When ‘Mission Unlock’ Goes Bust..Because People Want To Go ‘Shopping’

With over 28,000 active coronavirus cases in the city, Mumbai is well and truly in the grip of the pandemic. And it looks like any attempts to return to normalcy in the country’s financial capital will have to be put off for another fortnight at least. Mumbai’s Commissioner of Police, Pranaya Ashok, imposed Section 144 of the Criminal Procedure Code (CrPC) today, on July 1.

Under Section 144, movement of persons within Mumbai’s containment zones is prohibited (except for essential services), and there is a city-wide prohibition on movement between 9 pm and 5 am. The Commissioner’s declaration also included the condition that Section 144 would be in effect up till July 15, unless otherwise specified.

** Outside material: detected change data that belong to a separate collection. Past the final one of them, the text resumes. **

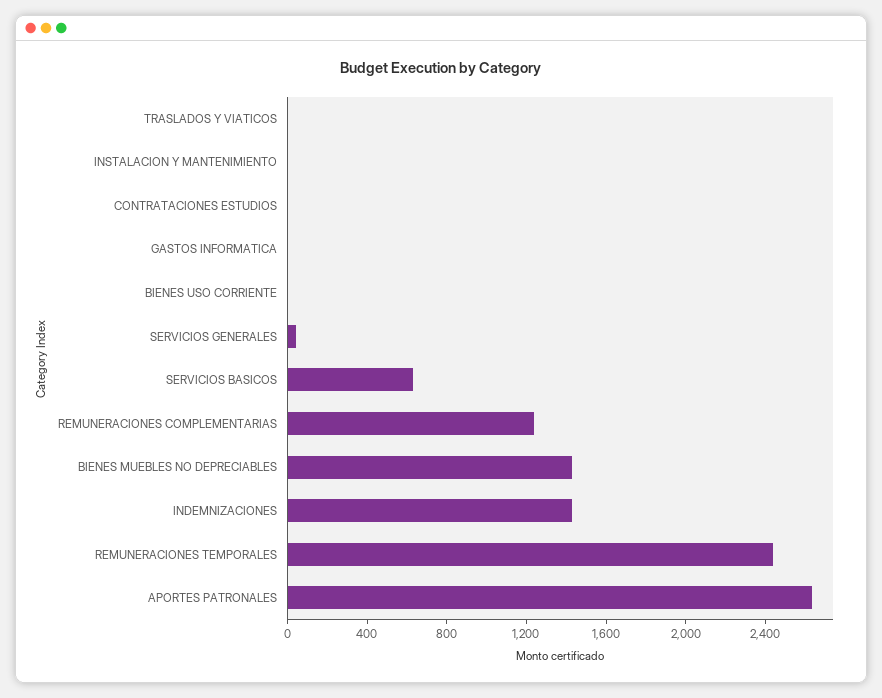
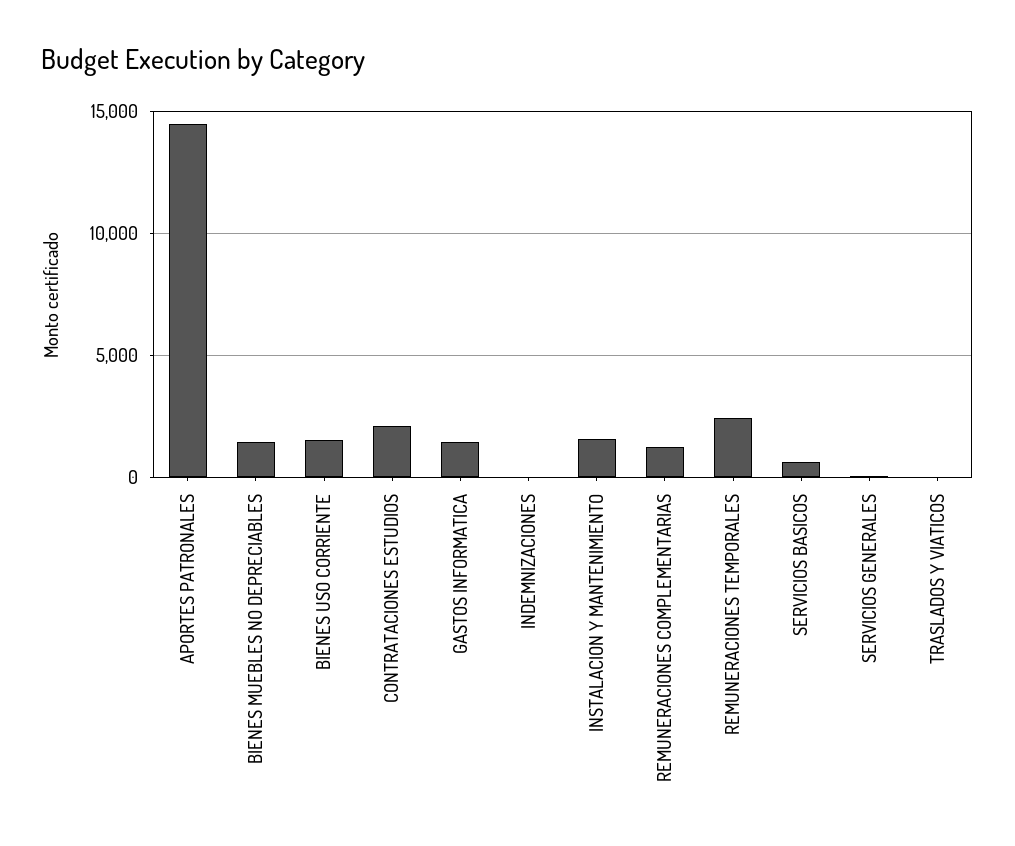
INSTALACION Y MANTENIMIENTO: 0 -> 1500
CONTRATACIONES ESTUDIOS: 0 -> 2000
GASTOS INFORMATICA: 0 -> 1500
BIENES USO CORRIENTE: 0 -> 1500
INDEMNIZACIONES: 1400 -> 0
APORTES PATRONALES: 2600 -> 14500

While the month of June began with high hopes for “Mission Begin Again” and the unlocking phase of Mumbai’s lockdown, the rising cases have scuppered those hopes. Section 144 being imposed in the city is only the formal acknowledgement of the fact that Mumbaikars have not been upholding the norms of social distancing.

While there were commenters on Twitter who expressed surprise or confusion at the imposition of Section 144, the signs were there to be seen all along.

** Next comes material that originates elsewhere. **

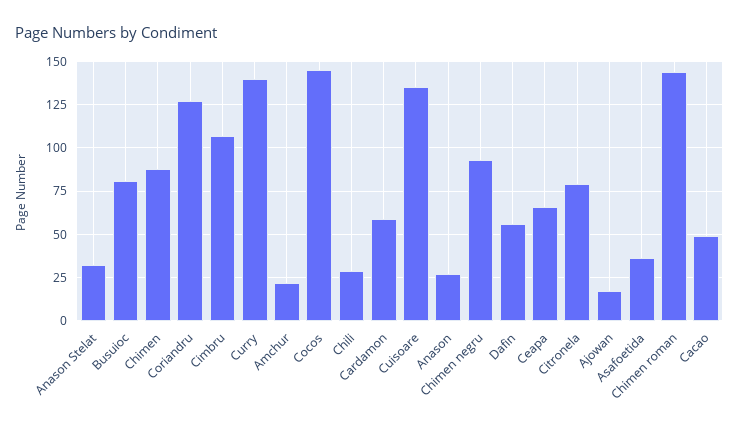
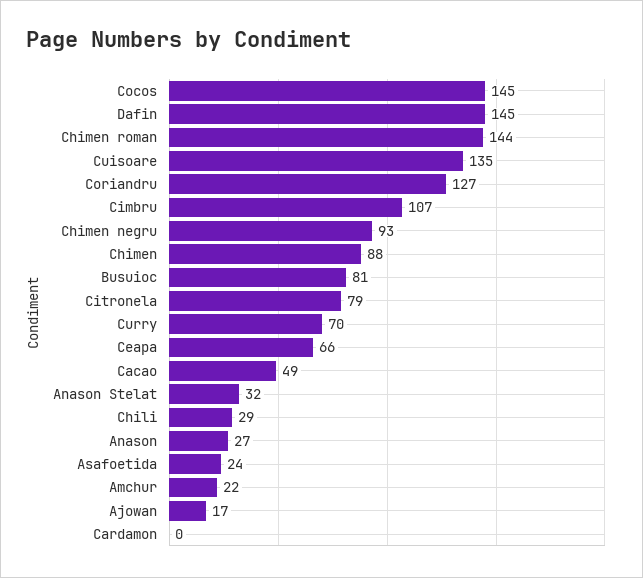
Curry: 140 -> 70
Cardamon: 60 -> 0
Dafin: 55 -> 145
Asafoetida: 35 -> 24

As far back as May, when case numbers were a fraction of what they are today, citizens displayed a readiness to gather in public even though they were in the midst of a pandemic. A photo taken of a Starbucks outlet in Lokhandwala was the first evidence that people were not taking social distancing seriously.

Starbucks was only the beginning. In the first week of June, when state governments were exploring their options for rolling back the lockdown, Mumbai’s good folk descended on the Marine Drive promenade en masse. The police had to patrol the area to ensure crowds did not gather.

Just this weekend, another example of citizens ignoring social distancing was seen at a Zara store in Fort. The long, snaking queue saw people standing in groups, waiting for their turn at catching only a bargain, and hopefully not Covid-19.

Now, after Mumbaikars had their fun, stricter orders have arrived from the authorities, taking the city behind in its plan to unlock. This is why we can’t have nice things.